Thursday, December 8, 2011
Even the dance floor has a glass cieling
Even in social dancing, a man has his pick of any woman he likes. Women don't have exactly the same options. Of course, it is the 21st century, so if women want to dance, they should be able to ask, right? In theory yes, but when the ratio is so imbalanced, there may not even be anyone to ask!
Old fashioned or not, it's extremely demoralizing for a woman if she always has to do the asking. She sees all the "hot" chicks, who may not even be good dancers, get snatched up every song, never waiting even a moment for a guy to ask her to dance. Meanwhile, the observer waits as long as an hour for a guy to ask her to dance. So, she waits, every minute her self esteem plummeting exponentially.
She knows it's not because of the guys' shyness because she sees them asking all those other women. If she's new, she may not be savvy to the unspoken snobbery that sometimes occurs (some people will only dance with people they know). If she's not new, it's all the more demoralizing. Is she too ugly? Is she too fat? Is she too old? Is she unsexy? Is her outfit wrong? Is she a terrible dancer? Is there some awful rumor going around about her? All of these thoughts catapult themselves against her confidence. A gal can only take so much bombardment before she breaks down.
Argue all you want about how her fate is in her own hands and if she wants to dance, she should ask the guys (though not sure how that works when there aren't any), but everyone knows how hurtful it is to be picked last or to never be picked at all, especially when you're not picked for superficial reasons. Yeah, yeah, it's her fault for not having confidence. Way to blame the victim. Besides, it's tough to have confidence when you're always beaten down. It's funny, combating bullying is all the rage these days because it hurts kids' self esteem so dramatically, but I guess when you grow up, how others treat you doesn't matter.
But I digress.....
Even gorgeous women who do get asked to dance all the time are at a disadvantage. If a woman, skilled or not, hot or not, wants to take her dance skills up a notch she will usually find herself incredibly frustrated at her inability to find a solid dance partner. Men are already at a premium, and men who want to dance in shows and competitions are even higher dollar. There are only a handful of them and most of them have partners already. If they don't, they are extremely picky about whom they'll consider.

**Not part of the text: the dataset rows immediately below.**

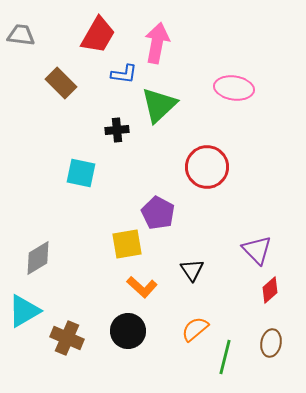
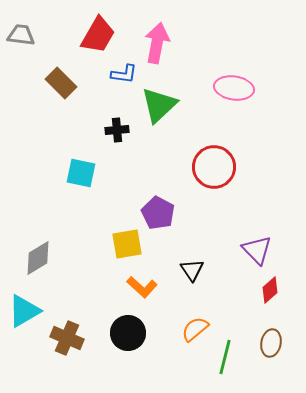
red circle: moved 7 px right
black circle: moved 2 px down
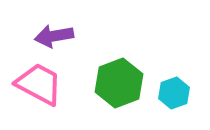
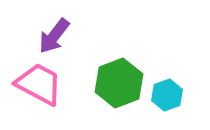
purple arrow: rotated 42 degrees counterclockwise
cyan hexagon: moved 7 px left, 2 px down
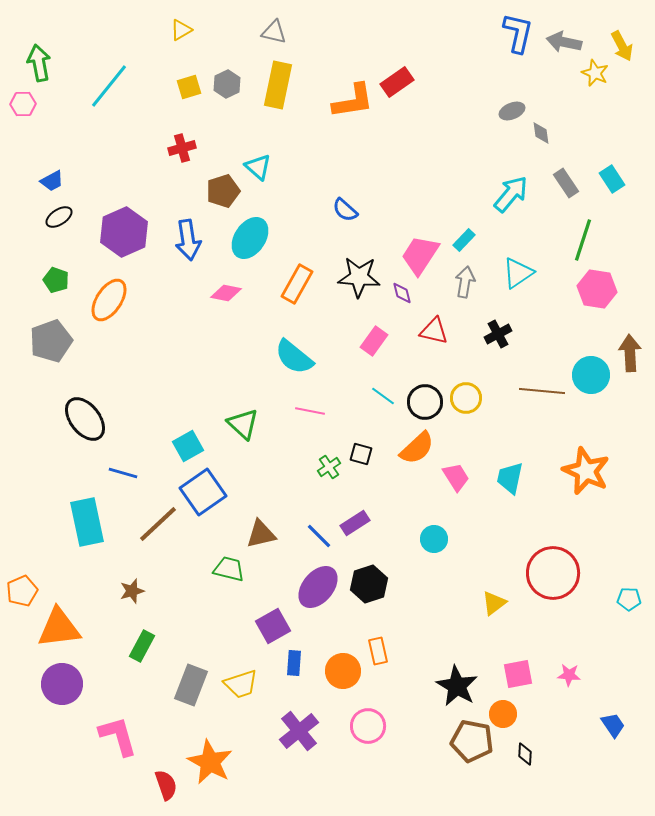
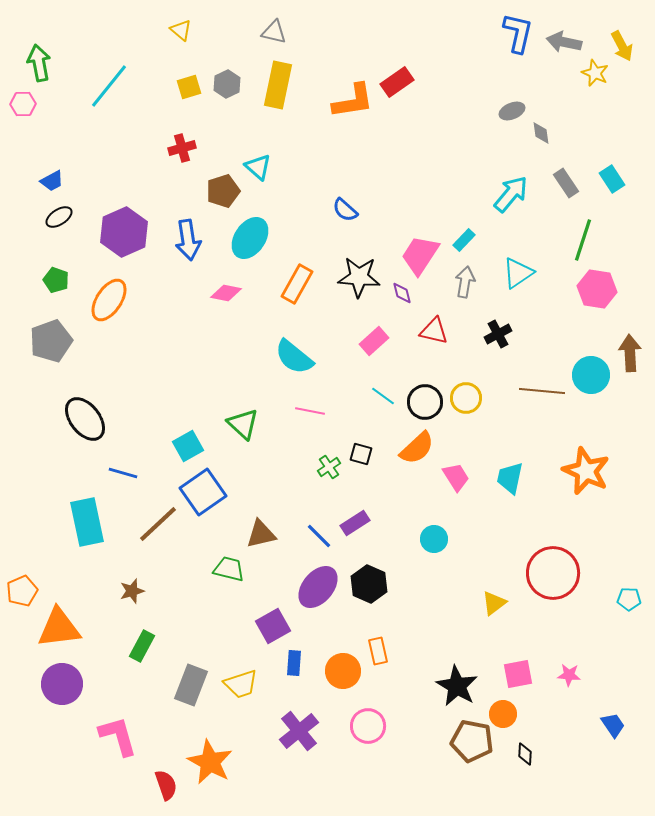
yellow triangle at (181, 30): rotated 50 degrees counterclockwise
pink rectangle at (374, 341): rotated 12 degrees clockwise
black hexagon at (369, 584): rotated 18 degrees counterclockwise
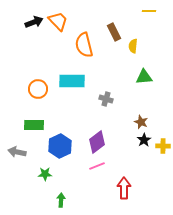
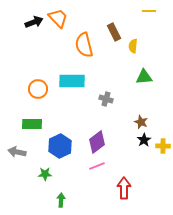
orange trapezoid: moved 3 px up
green rectangle: moved 2 px left, 1 px up
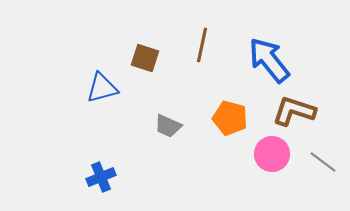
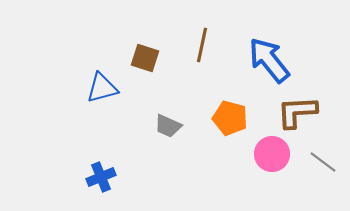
brown L-shape: moved 3 px right, 1 px down; rotated 21 degrees counterclockwise
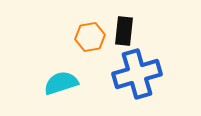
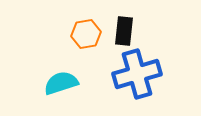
orange hexagon: moved 4 px left, 3 px up
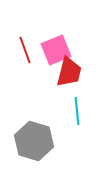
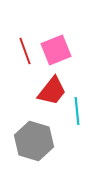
red line: moved 1 px down
red trapezoid: moved 17 px left, 19 px down; rotated 24 degrees clockwise
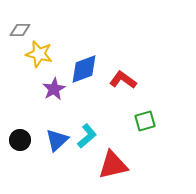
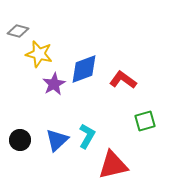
gray diamond: moved 2 px left, 1 px down; rotated 15 degrees clockwise
purple star: moved 5 px up
cyan L-shape: rotated 20 degrees counterclockwise
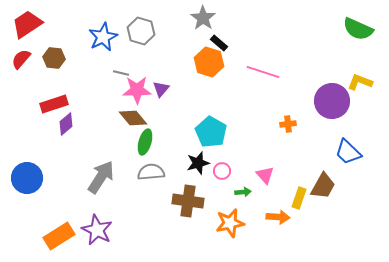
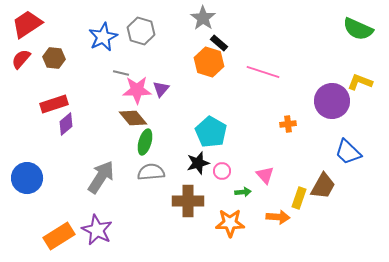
brown cross: rotated 8 degrees counterclockwise
orange star: rotated 12 degrees clockwise
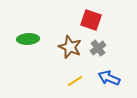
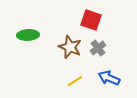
green ellipse: moved 4 px up
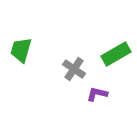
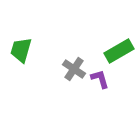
green rectangle: moved 3 px right, 3 px up
purple L-shape: moved 3 px right, 15 px up; rotated 60 degrees clockwise
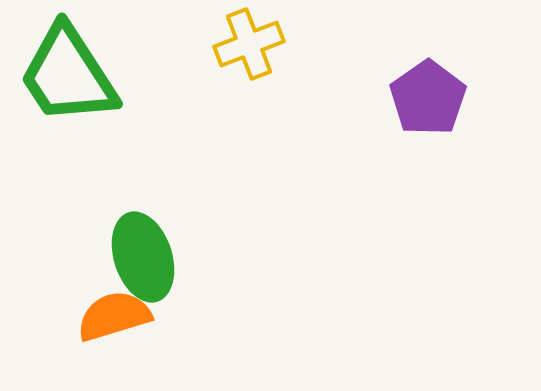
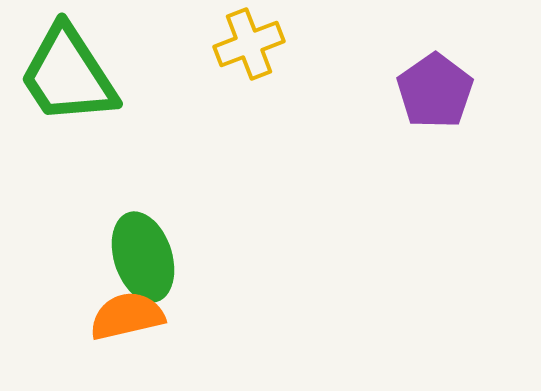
purple pentagon: moved 7 px right, 7 px up
orange semicircle: moved 13 px right; rotated 4 degrees clockwise
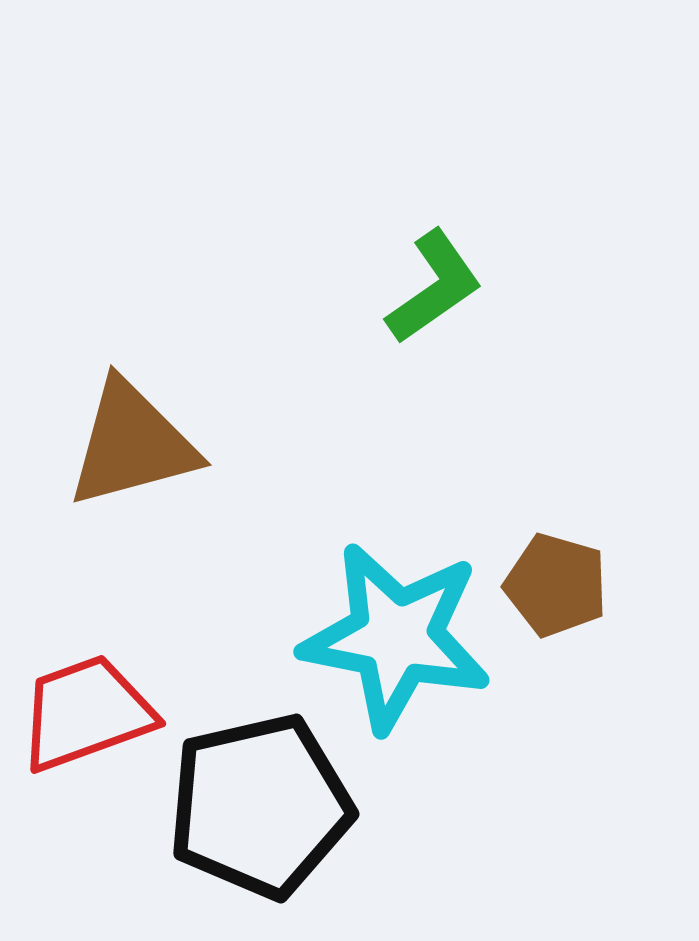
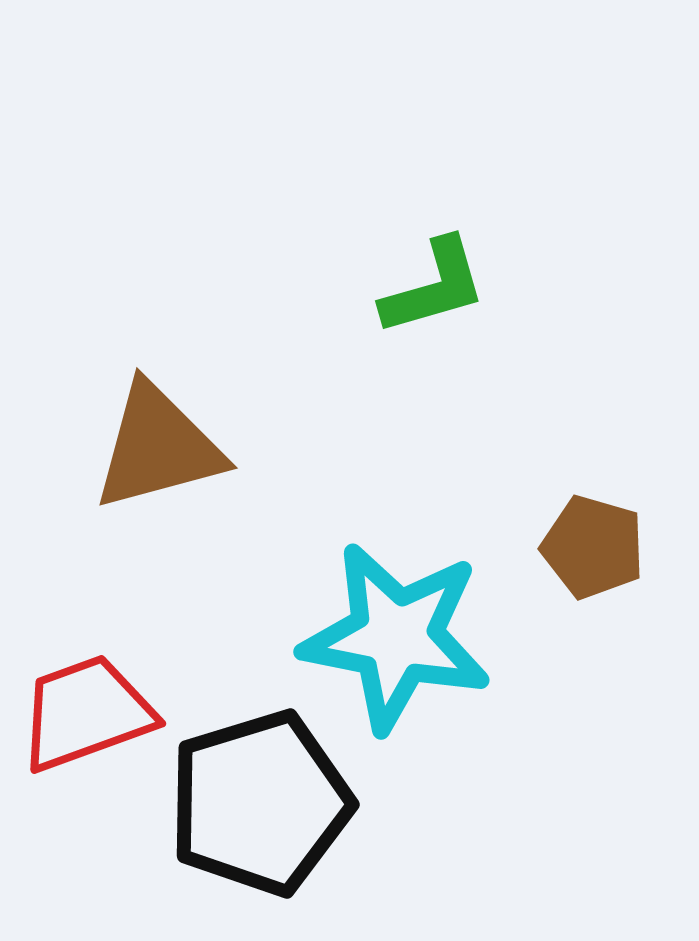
green L-shape: rotated 19 degrees clockwise
brown triangle: moved 26 px right, 3 px down
brown pentagon: moved 37 px right, 38 px up
black pentagon: moved 3 px up; rotated 4 degrees counterclockwise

She could also consider hiring a male dance instructor for pro-am competitions, but that costs quite a pretty penny. On average, private lessons cost anywhere from $75 up to $300. A pro-am instructor will want to practice at least twice a week, if not more. Unless the instructor owns a studio, then you'll also have to pay for floor fees in order to practice. Next, comes the competition, for which you pay registration. At first glance that one aspect might seem cheap. Some of them are as low as $25, but this is PER DANCE. Just like in other sports, there are "heats." You may have to participate in 10 heats, which means $250 more to cough up. We won't even talk travel costs, hotel stays, shoes, and costumes.
Maybe she can afford a few private lessons, even if they are between $75 and $300. She'll be happy because she'll have the attention and criticism she needs to become a better dancer, but then what? It's not like her instructor is going to dance with her in shows and competitions. It also doesn't solve the lack of partner problem. At best, she can take her newly found skills out on the social dance floor with her, but she won't be dancing with many people who are at the same level as her instructor. Like any other skill, use it or lose it.
For a much lower price than the two above, she can try a performance team. Lots of dance companies/instructors have performance teams that do a few shows for several local dance studios and socials. Some may travel out of state, some may not. She's still paying for the lessons and the floor fees, but with all the other couples on the team, the cost is significantly reduced. This is probably her best option. She will still learn a lot and will still get to do a few shows, but it still won't be a competition. If it's a competition she wants, then it's going to be a long, arduous journey.
All of these factors combined can leave some women extremely embittered to the point that they give up dancing altogether. Others stick with social dancing, all the while wishing they could do competitions and shows, but knowing the never will. It's a sad state of affairs and there is almost no remedy.
It's not to say that women get no satisfaction out of simply dancing socially. Most of them do. Shows and competitions aren't even in those women's minds. For the ladies that are looking for these opportunities and started somewhere after age 7, good luck to you!